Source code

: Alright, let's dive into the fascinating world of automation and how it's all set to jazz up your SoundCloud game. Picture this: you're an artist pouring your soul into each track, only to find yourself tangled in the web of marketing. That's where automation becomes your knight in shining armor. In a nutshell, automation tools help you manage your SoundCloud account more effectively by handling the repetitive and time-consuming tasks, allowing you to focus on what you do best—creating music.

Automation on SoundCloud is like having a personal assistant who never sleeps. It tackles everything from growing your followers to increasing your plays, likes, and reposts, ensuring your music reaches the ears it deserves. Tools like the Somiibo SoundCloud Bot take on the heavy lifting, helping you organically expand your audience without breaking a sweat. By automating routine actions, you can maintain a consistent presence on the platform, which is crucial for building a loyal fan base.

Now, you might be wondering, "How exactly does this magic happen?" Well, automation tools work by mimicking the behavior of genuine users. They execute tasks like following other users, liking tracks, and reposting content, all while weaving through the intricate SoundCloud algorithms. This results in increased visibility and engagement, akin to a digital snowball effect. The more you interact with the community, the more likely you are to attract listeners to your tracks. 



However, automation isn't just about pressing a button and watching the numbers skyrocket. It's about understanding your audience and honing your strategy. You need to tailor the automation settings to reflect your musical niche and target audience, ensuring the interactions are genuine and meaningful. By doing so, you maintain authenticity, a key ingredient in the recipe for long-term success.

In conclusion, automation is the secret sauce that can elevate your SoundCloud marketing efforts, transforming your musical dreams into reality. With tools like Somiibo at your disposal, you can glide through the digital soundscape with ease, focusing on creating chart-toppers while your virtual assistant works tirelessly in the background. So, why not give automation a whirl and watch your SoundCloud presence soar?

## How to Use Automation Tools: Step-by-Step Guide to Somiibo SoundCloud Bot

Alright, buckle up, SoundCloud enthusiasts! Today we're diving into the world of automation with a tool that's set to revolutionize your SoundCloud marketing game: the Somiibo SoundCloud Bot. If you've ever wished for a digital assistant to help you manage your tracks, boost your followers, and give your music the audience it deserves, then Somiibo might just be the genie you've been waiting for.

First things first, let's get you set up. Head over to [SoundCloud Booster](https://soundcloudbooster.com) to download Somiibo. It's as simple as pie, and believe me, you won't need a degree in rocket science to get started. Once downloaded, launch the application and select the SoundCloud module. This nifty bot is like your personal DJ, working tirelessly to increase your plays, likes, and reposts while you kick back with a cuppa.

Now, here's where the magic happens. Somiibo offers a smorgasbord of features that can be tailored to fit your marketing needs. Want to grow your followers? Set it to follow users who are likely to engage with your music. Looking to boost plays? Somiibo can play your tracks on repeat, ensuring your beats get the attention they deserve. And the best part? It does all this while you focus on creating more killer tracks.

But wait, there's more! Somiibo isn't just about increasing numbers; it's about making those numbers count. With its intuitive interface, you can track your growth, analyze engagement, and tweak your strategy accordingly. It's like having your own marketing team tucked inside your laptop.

> Activity:
From the first line through the last, give the data above again exactly.

> Solution below:
Source code

: Alright, let's dive into the fascinating world of automation and how it's all set to jazz up your SoundCloud game. Picture this: you're an artist pouring your soul into each track, only to find yourself tangled in the web of marketing. That's where automation becomes your knight in shining armor. In a nutshell, automation tools help you manage your SoundCloud account more effectively by handling the repetitive and time-consuming tasks, allowing you to focus on what you do best—creating music.

Automation on SoundCloud is like having a personal assistant who never sleeps. It tackles everything from growing your followers to increasing your plays, likes, and reposts, ensuring your music reaches the ears it deserves. Tools like the Somiibo SoundCloud Bot take on the heavy lifting, helping you organically expand your audience without breaking a sweat. By automating routine actions, you can maintain a consistent presence on the platform, which is crucial for building a loyal fan base.

Now, you might be wondering, "How exactly does this magic happen?" Well, automation tools work by mimicking the behavior of genuine users. They execute tasks like following other users, liking tracks, and reposting content, all while weaving through the intricate SoundCloud algorithms. This results in increased visibility and engagement, akin to a digital snowball effect. The more you interact with the community, the more likely you are to attract listeners to your tracks. 



However, automation isn't just about pressing a button and watching the numbers skyrocket. It's about understanding your audience and honing your strategy. You need to tailor the automation settings to reflect your musical niche and target audience, ensuring the interactions are genuine and meaningful. By doing so, you maintain authenticity, a key ingredient in the recipe for long-term success.

In conclusion, automation is the secret sauce that can elevate your SoundCloud marketing efforts, transforming your musical dreams into reality. With tools like Somiibo at your disposal, you can glide through the digital soundscape with ease, focusing on creating chart-toppers while your virtual assistant works tirelessly in the background. So, why not give automation a whirl and watch your SoundCloud presence soar?

## How to Use Automation Tools: Step-by-Step Guide to Somiibo SoundCloud Bot

Alright, buckle up, SoundCloud enthusiasts! Today we're diving into the world of automation with a tool that's set to revolutionize your SoundCloud marketing game: the Somiibo SoundCloud Bot. If you've ever wished for a digital assistant to help you manage your tracks, boost your followers, and give your music the audience it deserves, then Somiibo might just be the genie you've been waiting for.

First things first, let's get you set up. Head over to [SoundCloud Booster](https://soundcloudbooster.com) to download Somiibo. It's as simple as pie, and believe me, you won't need a degree in rocket science to get started. Once downloaded, launch the application and select the SoundCloud module. This nifty bot is like your personal DJ, working tirelessly to increase your plays, likes, and reposts while you kick back with a cuppa.

Now, here's where the magic happens. Somiibo offers a smorgasbord of features that can be tailored to fit your marketing needs. Want to grow your followers? Set it to follow users who are likely to engage with your music. Looking to boost plays? Somiibo can play your tracks on repeat, ensuring your beats get the attention they deserve. And the best part? It does all this while you focus on creating more killer tracks.

But wait, there's more! Somiibo isn't just about increasing numbers; it's about making those numbers count. With its intuitive interface, you can track your growth, analyze engagement, and tweak your strategy accordingly. It's like having your own marketing team tucked inside your laptop.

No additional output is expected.